Até a manhã de quarta-feira (11), governos latino-americanos haviam confirmado a morte de sete argentinos, dois brasileiros, dois peruanos, um colombiano e um paraguaio. Pelo menos 15 argentinos, três peruanos, dois mexicanos e um brasileiro continuam desaparecidos, segundo o The Guardian.
Dezenas de milhares de judeus chegaram à América Latina nas décadas de 1930 e 1940, fugindo da perseguição nazista na Europa. Hoje, a América Latina abriga várias comunidades judaicas grandes, a maior delas na Argentina, com cerca de 180.000 judeus. Cerca de 92.000 vivem no Brasil e 40.000 no México.
Nos últimos anos, milhares de judeus latino-americanos optaram por retornar da diáspora para viver em Israel – muitas vezes em busca de melhores oportunidades econômicas ou para escapar da violência urbana que assola muitos países das Américas.
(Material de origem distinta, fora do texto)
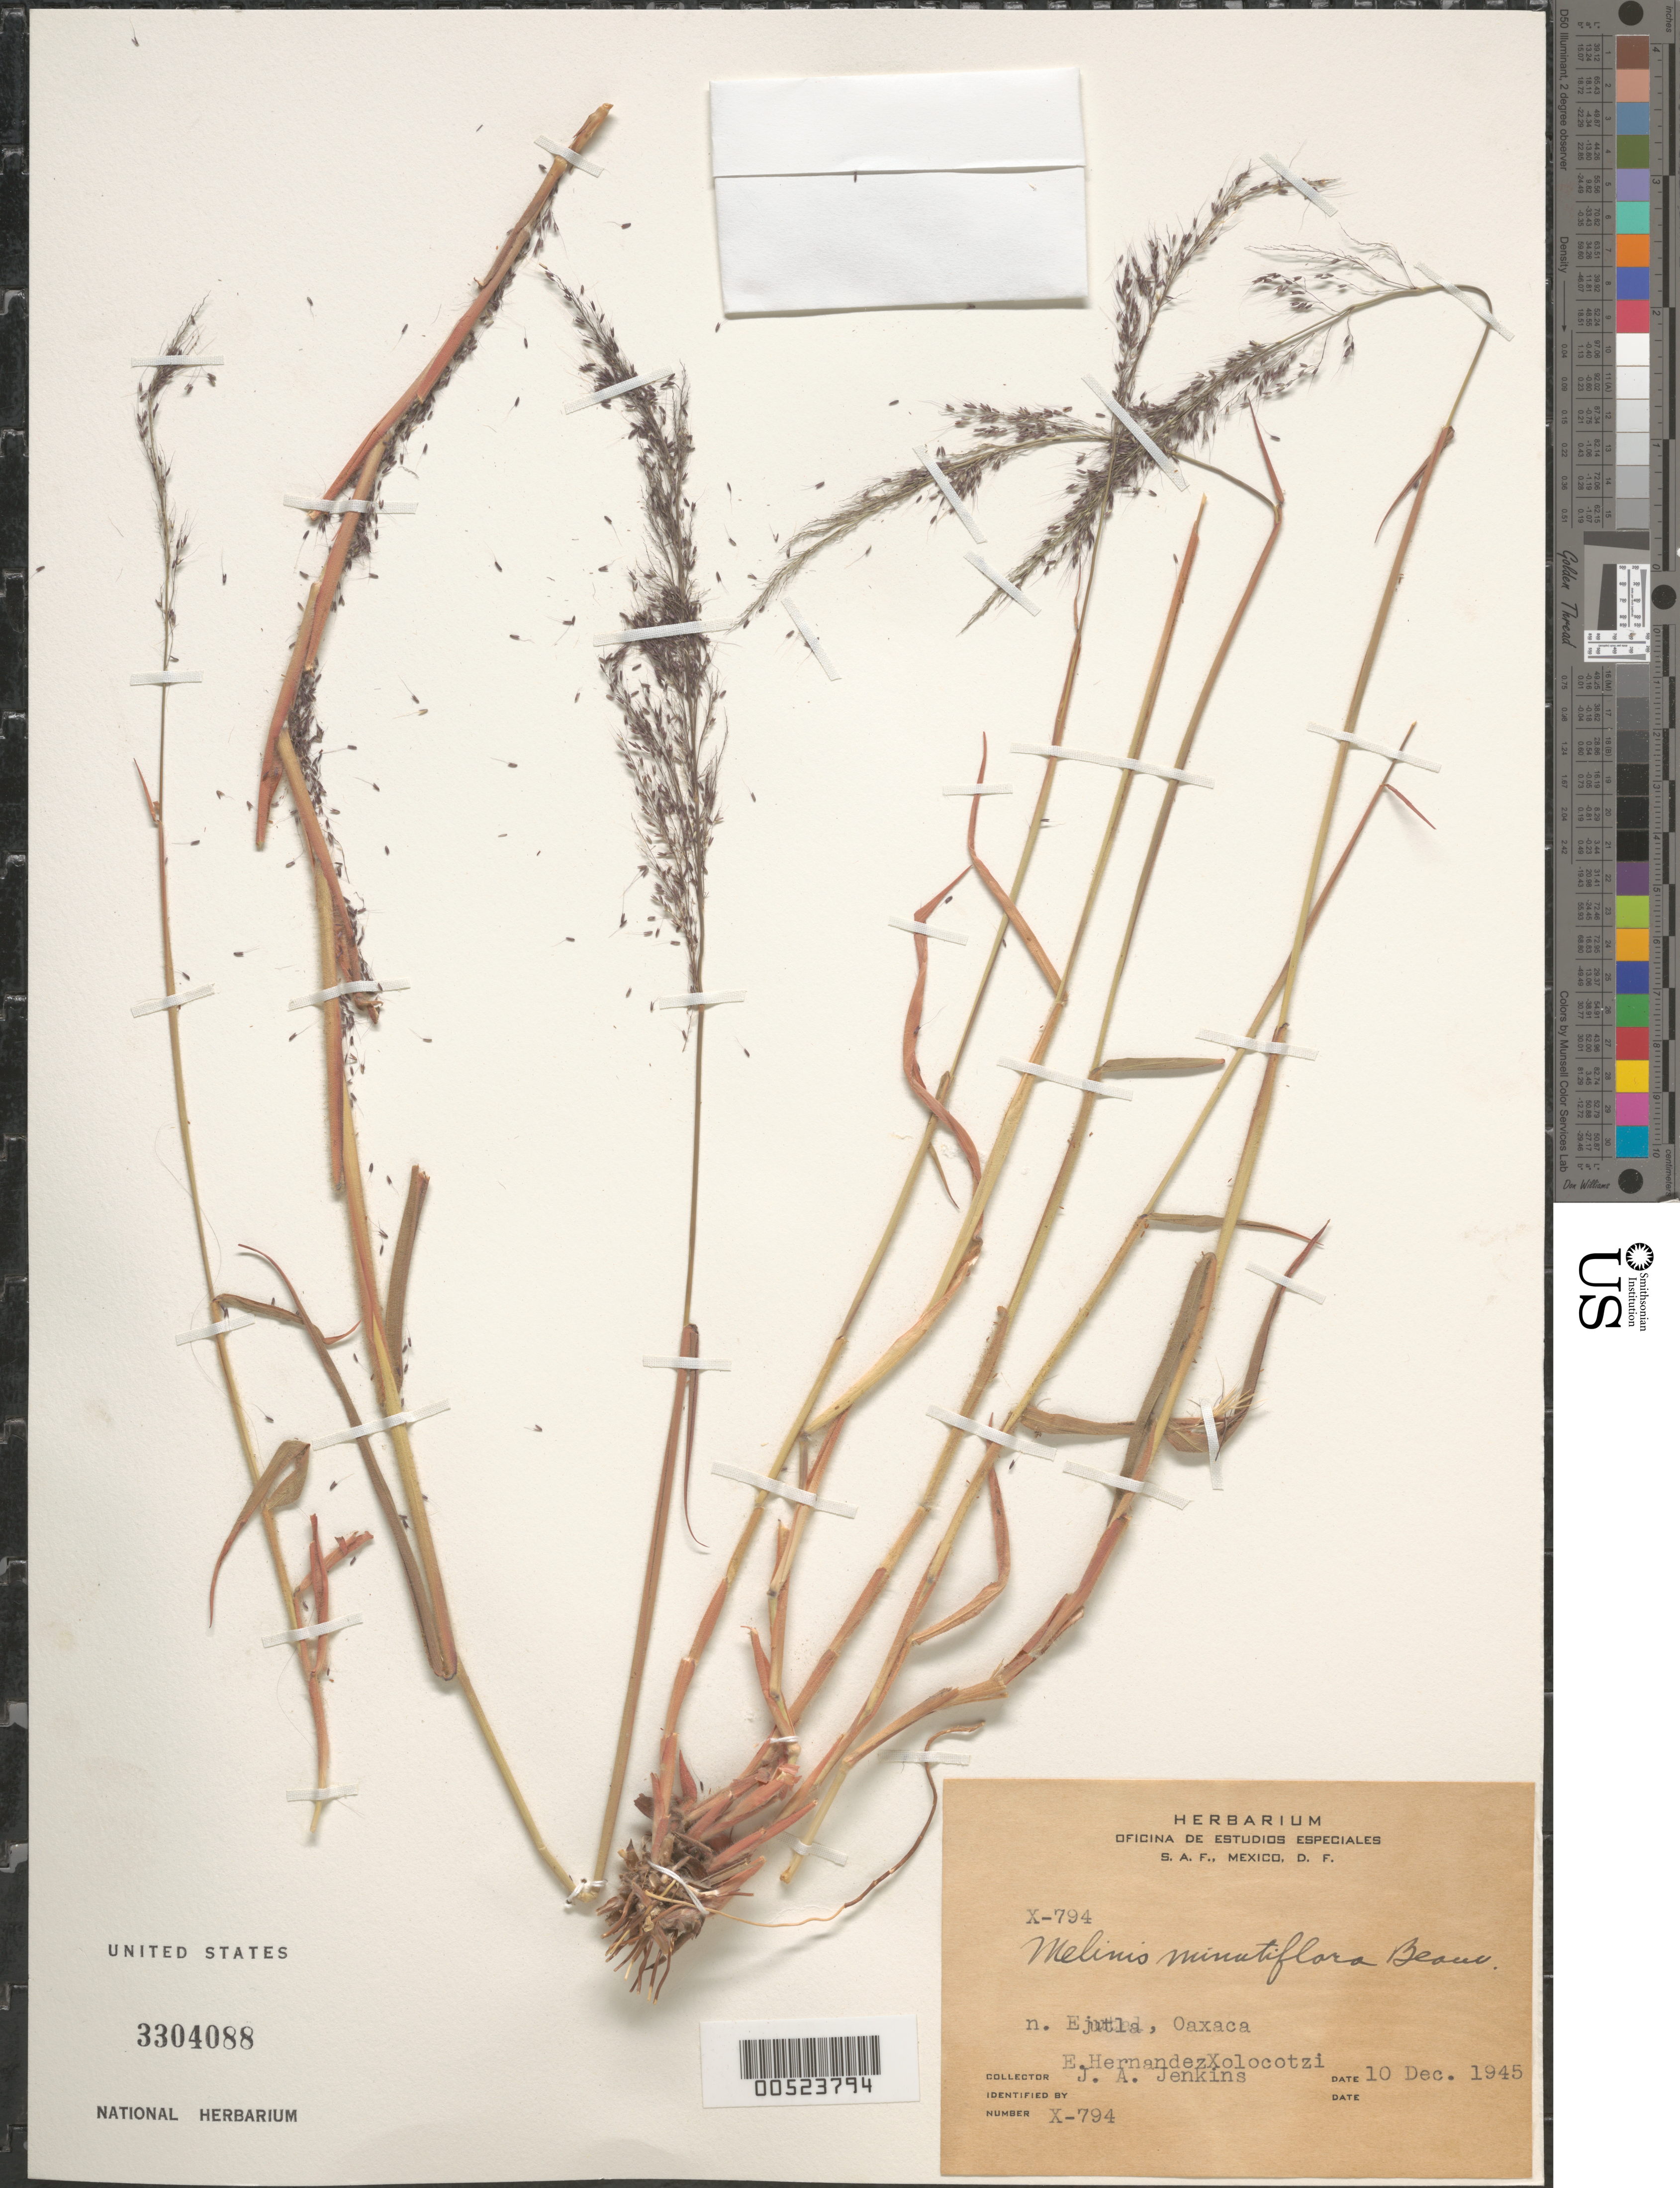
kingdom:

Muitos das vítimas latino-americanas do ataque do Hamas fizeram exatamente isso, incluindo os dois brasileiros confirmados mortos até agora.
Segundo o The Guardian, Ranani Glazer e Bruna Valeanu, ambos de 24 anos, foram mortos no festival de música Supernova no sábado. Glazer era do sul do Brasil, mas se mudou para Israel, onde sonhava em se tornar DJ. Valeanu era do Rio de Janeiro, mas teria se mudado para Israel no ano passado para estudar na universidade.